Sunday, 29 June 2014

400 miles for 20 balls

posted by John Winn

When, in early April, I booked my train tickets for yesterday's trip to The Oval it never occurred to me that wickets would be pitched other than at eleven o'clock, but because, unlike young offenders, Surrey and Hampshire had gone to bed after 10:30 on Friday night, the championship game between the two sides could not start until noon. All of which explains why, taking advantage of a member's guest pass kindly supplied by my friend Steve Marchant,, I walked into the members' pavilion there were still 90 minutes before I would see the one ball needed to tick off match 146 in my pursuit of membership of the 153 club*.
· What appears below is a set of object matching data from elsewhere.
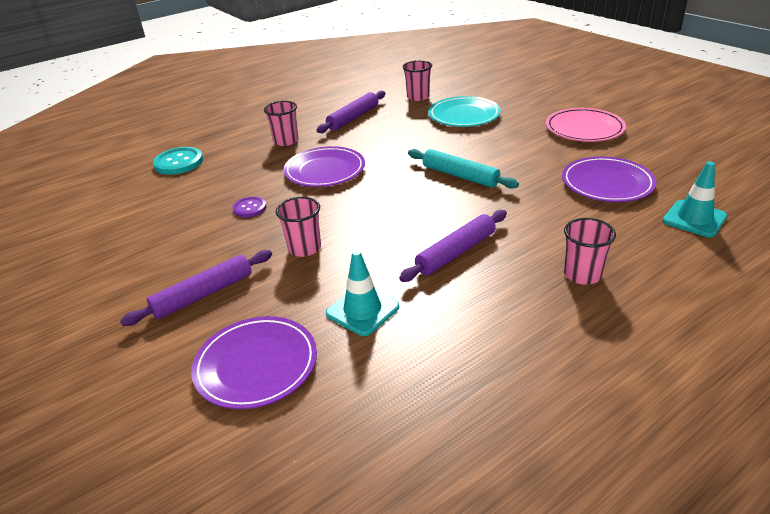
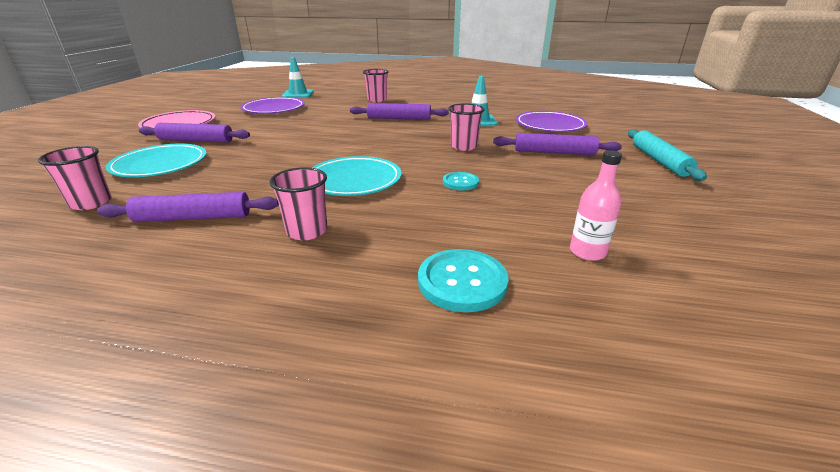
camera: 135 degrees left, 5 degrees down
purple button [232,196,267,217] -> turquoise button [443,172,479,191]
purple plate [283,146,365,187] -> turquoise plate [312,156,402,196]
turquoise rolling pin [408,149,519,189] -> turquoise rolling pin moved to [628,129,707,181]
none -> purple rolling pin [139,123,250,142]
none -> pink bottle [570,150,622,261]

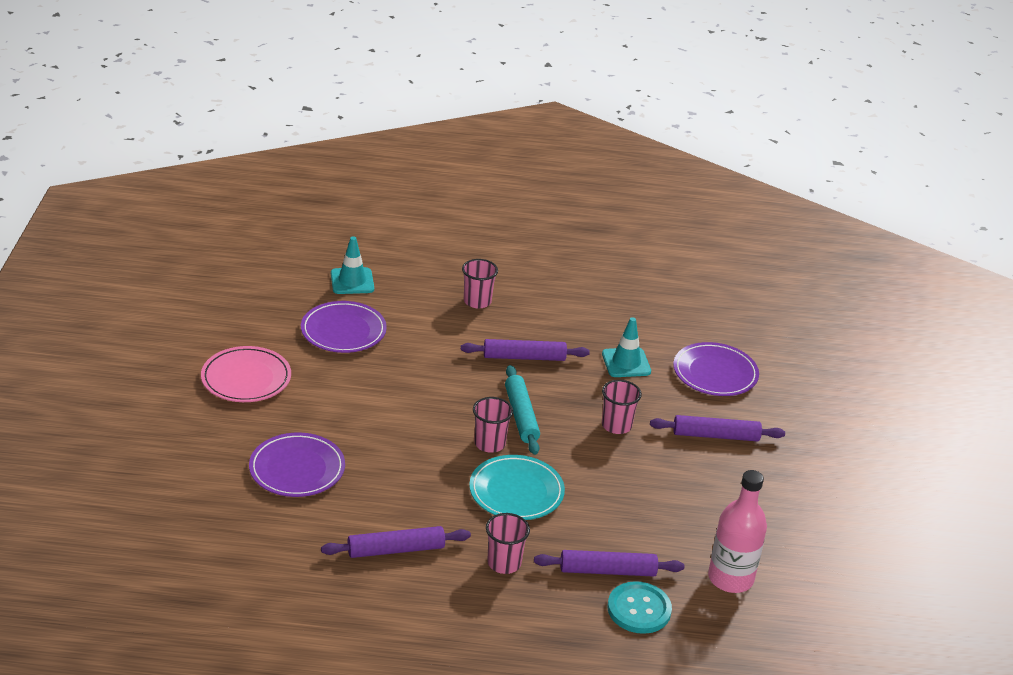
camera: 10 degrees left, 5 degrees up
pink cup [38,146,112,210] -> pink cup moved to [473,397,513,453]
turquoise plate [106,144,207,177] -> purple plate [249,433,345,497]
purple rolling pin [139,123,250,142] -> purple rolling pin moved to [534,550,684,577]
turquoise button [443,172,479,191] -> none
pink bottle [570,150,622,261] -> pink bottle [708,470,767,593], size x1.70
turquoise rolling pin [628,129,707,181] -> turquoise rolling pin moved to [505,365,540,455]

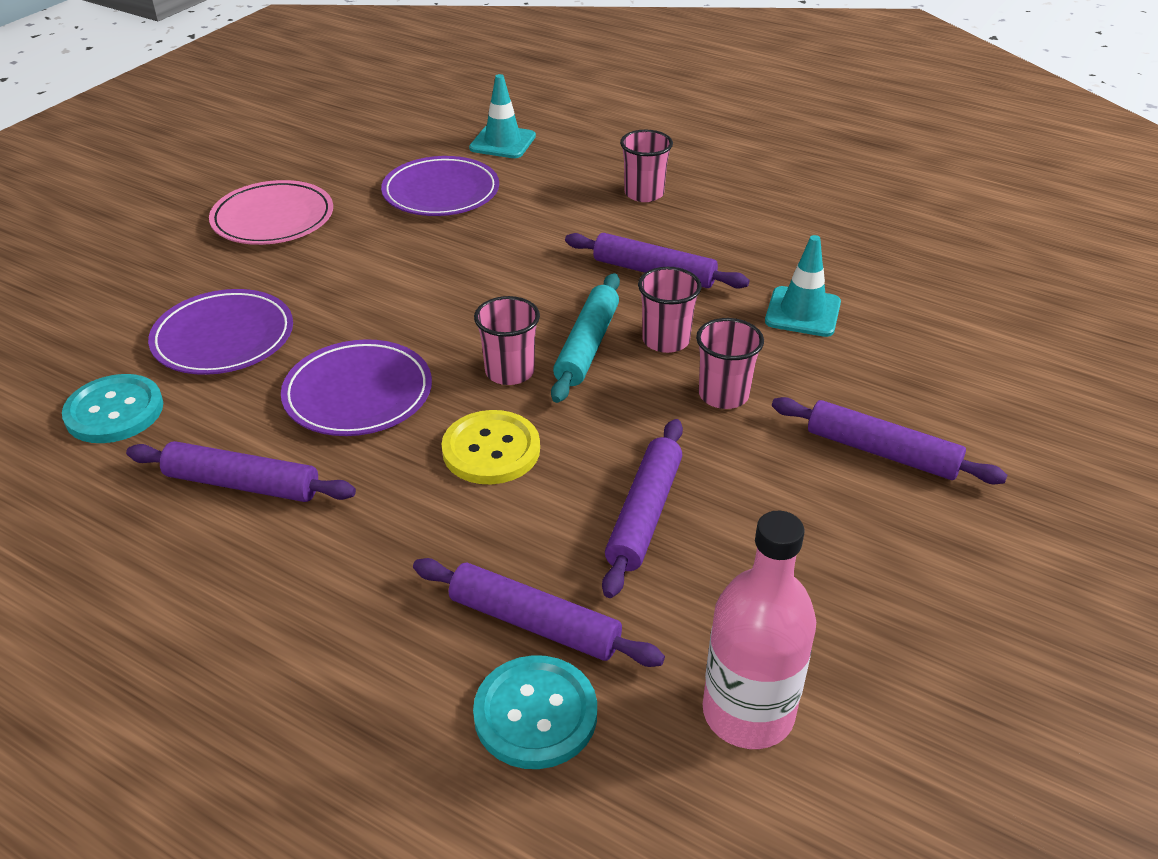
camera: 30 degrees right, 5 degrees up
turquoise plate [469,455,565,520] -> yellow button [442,410,540,484]
pink cup [486,513,530,574] -> pink cup moved to [638,267,701,353]
purple plate [673,342,759,396] -> purple plate moved to [281,339,432,436]
none -> turquoise button [62,374,163,443]
none -> purple rolling pin [602,419,683,598]

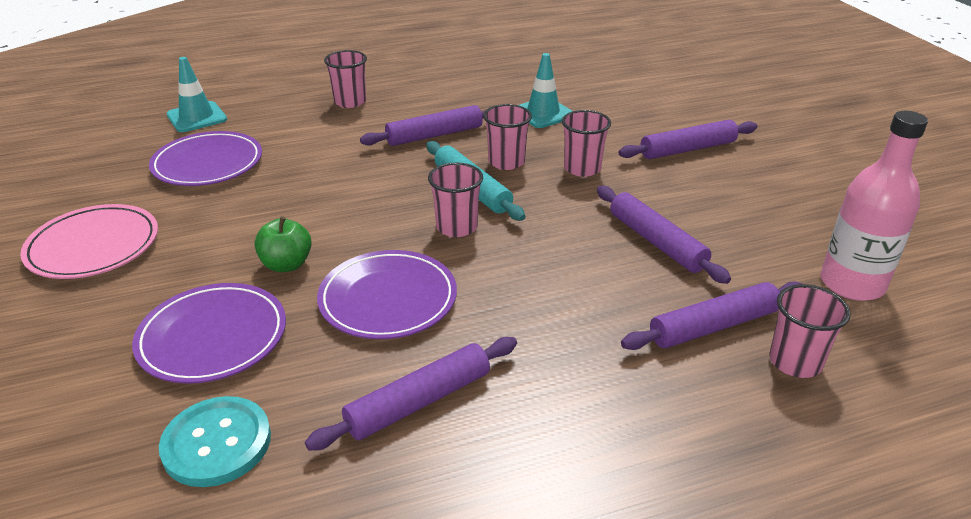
camera: 50 degrees left, 5 degrees down
yellow button [442,410,540,484] -> none
turquoise button [473,655,597,769] -> pink cup [769,284,851,378]
none -> green apple [254,216,312,272]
In the event I had to wait much longer for shortly after eleven it began to rain, the full covers were brought out and I recalled a visit I made to the same ground two seasons ago when there was a complete washout. While I waited there was much to occupy my time: a good selection of newspapers in The Long Room, a small but interesting museum and a comprehensive library and when Steve arrived at 11:30, plenty of chat about cricket. The umpires inspected at 12:15 by which time the rain had stopped and it was announced that lunch would be taken at 1:30. We were left to assume that play would therefore begin at 2:10 but although there was some blue sky there was plenty of the other sort and the threat of a wasted journey was by no means over.
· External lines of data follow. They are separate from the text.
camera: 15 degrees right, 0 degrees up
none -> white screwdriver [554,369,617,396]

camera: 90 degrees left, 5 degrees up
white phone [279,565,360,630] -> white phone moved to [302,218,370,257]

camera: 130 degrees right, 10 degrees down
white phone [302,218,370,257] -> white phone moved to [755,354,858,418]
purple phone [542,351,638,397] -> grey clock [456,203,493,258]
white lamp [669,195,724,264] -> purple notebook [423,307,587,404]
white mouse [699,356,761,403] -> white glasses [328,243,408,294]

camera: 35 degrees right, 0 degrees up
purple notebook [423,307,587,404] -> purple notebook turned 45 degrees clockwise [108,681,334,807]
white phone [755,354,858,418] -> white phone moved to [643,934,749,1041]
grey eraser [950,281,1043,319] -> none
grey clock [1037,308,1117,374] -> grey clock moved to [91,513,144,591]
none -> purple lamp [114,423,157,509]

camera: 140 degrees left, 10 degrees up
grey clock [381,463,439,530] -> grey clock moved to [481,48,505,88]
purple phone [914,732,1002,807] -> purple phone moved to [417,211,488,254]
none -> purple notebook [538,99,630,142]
Steve suggested various ways of passing the time and we enjoyed a walk through a nearby multi cultural market before taking our seats in the sunshine at The Vauxhall end. Messrs Gale and Kettleborough must have sensed my anxiety for play actually began at 2:07 with Surrey batting. Three overs and two balls were bowled before the rain returned, 20 balls in which Surrey lost the wicket of Ansari, four runs were scored and I breathed a sigh of relief, knowing that by my rules at least the job was done. And that was it. We repaired to the pavilion, found a small bar where we could watch Notts vYorks on TV, and where we joined by two friends of Steve whose globetrotting cricket watching puts my efforts not so much in the shade but in the complete dark. 'Didn't we meet in Mumbai?' or 'Do you remember Mark Saggers getting wickets in Chittagong?', beats 'I was at Weetwood when the sun shone' into a cocked  hat. Nevertheless it proved an excellent diversion from watching the rain fall on the covers, somehow made worse by the light from the floodlights and horror of horrors, Wimbledon on the big screen. If play stops at the tennis will they show replays of the Headingley test?
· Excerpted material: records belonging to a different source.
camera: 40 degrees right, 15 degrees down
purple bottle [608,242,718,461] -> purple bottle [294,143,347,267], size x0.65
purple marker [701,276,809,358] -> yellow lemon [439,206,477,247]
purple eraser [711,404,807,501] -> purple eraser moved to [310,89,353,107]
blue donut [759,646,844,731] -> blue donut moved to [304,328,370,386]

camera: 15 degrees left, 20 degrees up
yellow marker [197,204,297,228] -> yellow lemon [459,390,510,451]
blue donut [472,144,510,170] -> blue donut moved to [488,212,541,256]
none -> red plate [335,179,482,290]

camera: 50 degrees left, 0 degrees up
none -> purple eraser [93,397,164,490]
Play did eventually resume and by stumps 26 overs had been bowled but by then I was safe in the arms of East Coast trains which saw me back in York by 8:30, disappointed of course that I had seen so little cricket but able to satisfy myself, if not others, that I have now seen Surrey play all other 17 counties, a journey which has taken me to 11 different grounds and which began at Guildford in 1991 when Yorkshire were the visitors and Surrey won by 1 wicket with two balls to spare. Were you there too?

*I have no idea whether such a club exists which means for the time being at least I make the rules.